* * *

– Вы, господин, как знали. В самое время пришли.

Авдий – на голом прибрежном пустыре, перед ним – его часовые.

– Что?

– Во-он, взгляните. Похоже, наши гости.

Дальний изгиб дорожной колеи, едва различимый на бледно-бурой возвышенности у горизонта. Лёгкое пыльное облачко. Медленно подвигающиеся фигурки лошадей-всадников.

– Наконец-то!.. – смутно вздохнул центурион.

II

Перед спуском в ложбину они остановились. Луций Катон ещё раз с интересом оглядел окрестности: синеющее вдалеке вечернее море, светлую полосу побережного песка; грустные глинянные сельские домики, словно льнущие поближе друг к другу в долгой серой боязни. Выволоченные на берег, от шальной волны, рыбацкие лодки, похожие издали на чечевичные скорлупки Совсем рядом, на холме, лагерь центурии – острые частые колья из земляного вала. Площадка часового на столбах, часовой прилежно смотрит им вслед.

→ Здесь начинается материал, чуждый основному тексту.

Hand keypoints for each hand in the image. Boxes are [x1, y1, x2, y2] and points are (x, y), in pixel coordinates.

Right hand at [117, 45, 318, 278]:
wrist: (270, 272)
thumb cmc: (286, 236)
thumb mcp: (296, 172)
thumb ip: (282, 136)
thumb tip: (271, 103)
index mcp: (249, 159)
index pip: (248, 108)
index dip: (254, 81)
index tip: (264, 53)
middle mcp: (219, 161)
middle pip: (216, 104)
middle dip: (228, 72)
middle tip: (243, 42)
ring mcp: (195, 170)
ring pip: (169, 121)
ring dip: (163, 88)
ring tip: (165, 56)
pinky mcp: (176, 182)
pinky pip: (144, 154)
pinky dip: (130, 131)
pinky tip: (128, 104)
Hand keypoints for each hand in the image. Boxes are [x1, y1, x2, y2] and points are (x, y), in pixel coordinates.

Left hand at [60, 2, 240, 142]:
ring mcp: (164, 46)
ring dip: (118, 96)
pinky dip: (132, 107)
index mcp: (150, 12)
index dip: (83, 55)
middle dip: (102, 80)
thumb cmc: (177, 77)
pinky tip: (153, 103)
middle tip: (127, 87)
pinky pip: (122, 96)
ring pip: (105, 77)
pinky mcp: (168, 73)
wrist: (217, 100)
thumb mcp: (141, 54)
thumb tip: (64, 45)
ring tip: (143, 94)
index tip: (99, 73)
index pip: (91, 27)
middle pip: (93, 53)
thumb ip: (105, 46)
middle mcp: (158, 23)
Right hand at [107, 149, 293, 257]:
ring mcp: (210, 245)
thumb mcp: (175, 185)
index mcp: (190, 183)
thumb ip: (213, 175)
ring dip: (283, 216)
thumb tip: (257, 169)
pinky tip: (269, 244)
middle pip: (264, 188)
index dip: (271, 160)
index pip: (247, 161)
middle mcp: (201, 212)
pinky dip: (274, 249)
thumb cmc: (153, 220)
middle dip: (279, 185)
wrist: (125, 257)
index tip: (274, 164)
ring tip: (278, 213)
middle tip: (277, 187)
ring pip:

Они только что вышли из лагеря, чтобы спуститься в рощу: сенатор с Авдием, за ними, сзади, в нескольких шагах, чтобы не мешать беседе – двое вооружённых охраников. Всего их прибыло с Катоном целых четверо. Авдий про себя слегка удивился – зачем так много? Дорога из Датниона не очень долга и не настолько уже опасна. Удивился, но ни о чём не спросил.

Шафрановое солнце почти касалось краем холмистого горизонта. Вечерние цвета густели в безветренном покое.

– Как только скроется, – Авдий кивнул на солнечный диск, – сразу наступают сумерки. Сумерки здесь короткие. Не успеешь оглянуться – уже темно.

– Я знаю, – усмехнулся сенатор. – Ничего. Мы не надолго.

Они спустились по жёсткой, угнетённой солнцем траве к первым пальмам с мощными буграстыми стволами, с выгнувшимися над ними опахалами веток. Меж ветками свисали жёлтые гроздья доспевающих фиников.

Их встретил часовой, несущий дозор с этой стороны, в полной положенной амуниции – в наплечном пластинчатом панцире, в шлеме, с мечом и коротким копьём-пилумом. Замер, молча, отдал честь своему командиру и высокому гостю.

– Дежурим контурбениями, – пояснил Авдий. – Вокруг рощи – четверо. И четверо – внутри.

– Не спят по ночам?

– Глаз не смыкают. Меняются утром и вечером. Если что произойдёт – подадут сигнал малой трубой. Лагерь недалеко – услышим.

– Ночью огонь разводят?

– Зачем? В роще не темно ночью.

– Наша «гостья» когда появилась?

– Восемь дней назад.

– Это я знаю. В какое время?

– На рассвете. Солнце только-только встало.

– Вот как…

Катон споткнулся о скрытый в траве выступ корневища, упал бы, не поддержи его Авдий под локоть. Досадливо крякнул, болезненно поморщился.

– Плоховатый из меня ходок. Болезнь проклятая силы отняла.

Сенатор, действительно, выглядел не вполне здоровым: лицо серо, одутловато; в белках глаз – остатки недужной желти и красные прожилки. На крутом лбу – бисерины пота.

– Устали вы с дальней дороги. Лучше бы отдохнули сперва. А завтра бы утром.

Нет, любезный племянник. Много времени дорогого потеряно. Завтра я встречаюсь с нашей «гостьей». А до встречи я должен увидеть это место. Услышать от тебя все подробности. Все – до единой. И осмыслить их.

– Это событие здесь… Оно настолько значительно, что потребовался ваш приезд?

– Нам предстоит разобраться, – грустновато усмехнулся Луций Катон. – Наверное, оно гораздо значительней, чем ты думаешь. А может быть даже – значительней, чем думаю я.

Рощица была невелика – несколько десятков деревьев. Но большинство пальм – крепки, ветвисты. Многослойные, раскидистые вееры крон отгородили закатное небо; под ветвями был пёстрый неплотный сумрак и даже прохлада. Кроме пальм, в местах, доступных солнечным лучам, виднелись кусты шиповника, розовели олеандры: невысокие и нечастые – пальмы не давали им развернуться, они были здесь хозяева. Кое-где по земле стелился мелкий, колючий плющ – ему всё равно было, где расти.